Create Index Pattern

  1. Sign in to the cluster's OpenSearch Dashboards, and select Management.

  2. Click Stack Management in the navigation menu on the left side, and then select Index Patterns.

  3. Click Create index pattern.

  4. Specify the Index pattern name to match. By default, audit log index names start with security, so you can specify security* to include all audit logs. If you're not using the default configuration, specify the index pattern that matches the custom configuration.
  5. Click Next step.
  6. Select @timestamp for Step 2: Configure settings, and then click Create index pattern.

Searching Audit Logs

  1. Sign in to the cluster's OpenSearch Dashboards, and select Discover.

  2. Select the security* index pattern or other index pattern you created to reference audit log data from the upper-left dropdown menu.

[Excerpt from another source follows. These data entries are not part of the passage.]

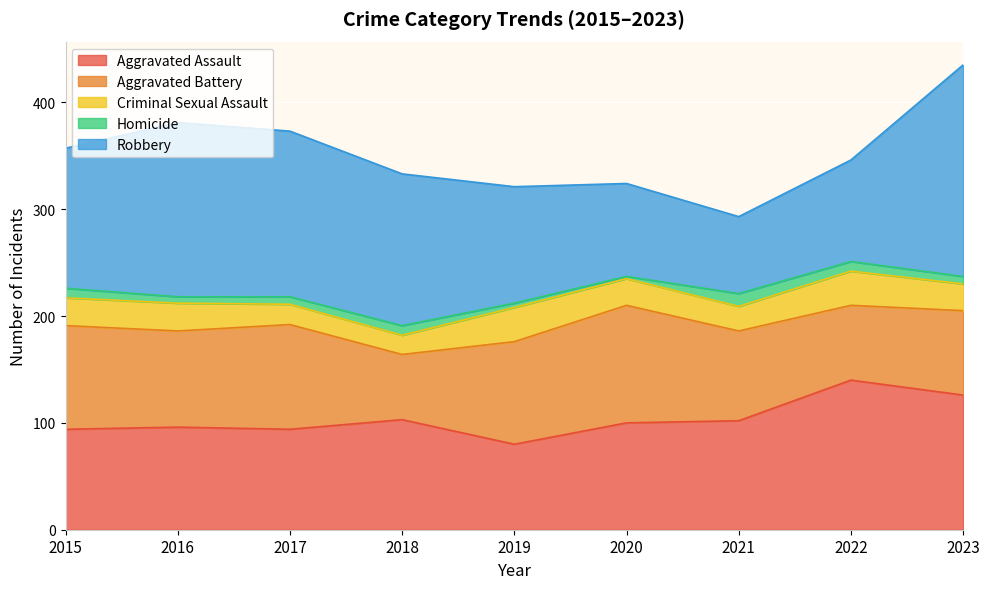

What is the difference between the Criminal Sexual Assault values at 2021 and 2019?

9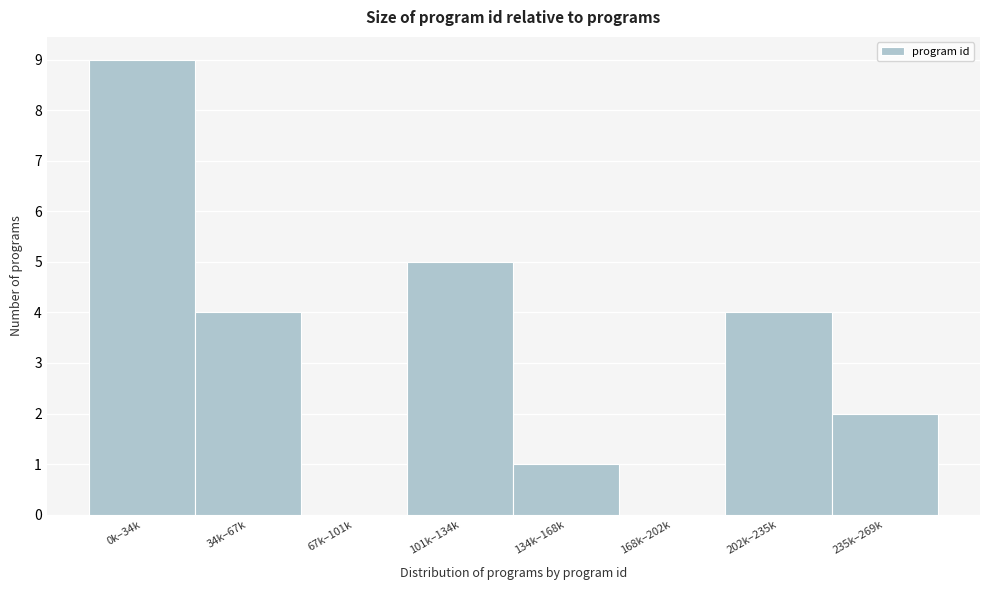

Reading left to right, extract all data points from this chart.

0k–34k=9	34k–67k=4	67k–101k=0	101k–134k=5	134k–168k=1	168k–202k=0	202k–235k=4	235k–269k=2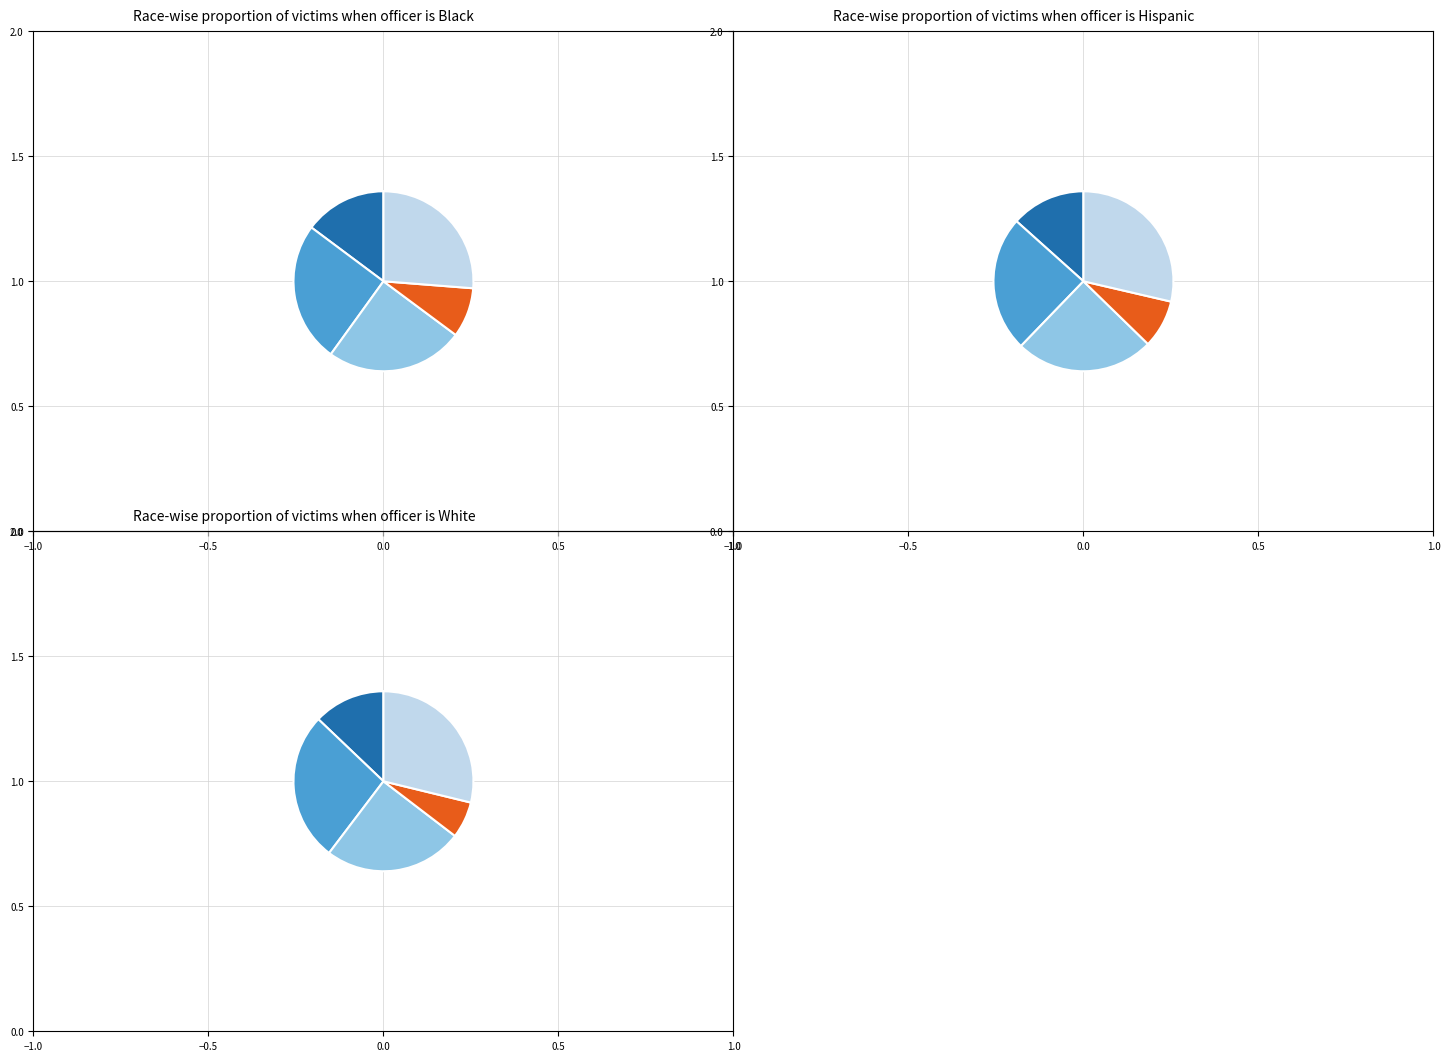

How many slices are in this pie chart?

5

At this point, you can add, delete, or change the data fields to search the log data.

Key Features

  • Filter and search:

    • Date range - use the date picker to narrow down events by specifying a start and end date.
    • Free-text search - use the search bar to look for specific terms or actions.
    • Field-based filters - apply filters based on specific fields such as audit_category, audit_request_origin, and so on.
  • Viewing Log Details

    Audit log entries typically have the following:
    • Timestamp - when the event occurred.
    • Audit category - the type of event, such as AUTHENTICATED, FAILED_LOGIN, and so on.
    • User - details about the user who triggered the event.
    • Request origin - where the request came from, such as REST, TRANSPORT, and so on.
    • Remote IP: - the IP address from which the event was triggered.

Exporting Audit Logs

To export audit logs for external analysis or backup:

  1. Use the search and filter tools to filter the logs you want to export. See Searching the data and Filtering the data.

  2. Click Share in the upper right, and select the export format you want to use.

Best Practices

  • Retention Policy: Set up index lifecycle policies to manage retention and deletion of old audit logs.
  • Monitoring: Regularly review audit logs for unusual patterns or suspicious activities.
  • Access Control: Restrict access to audit logs to authorized personnel only.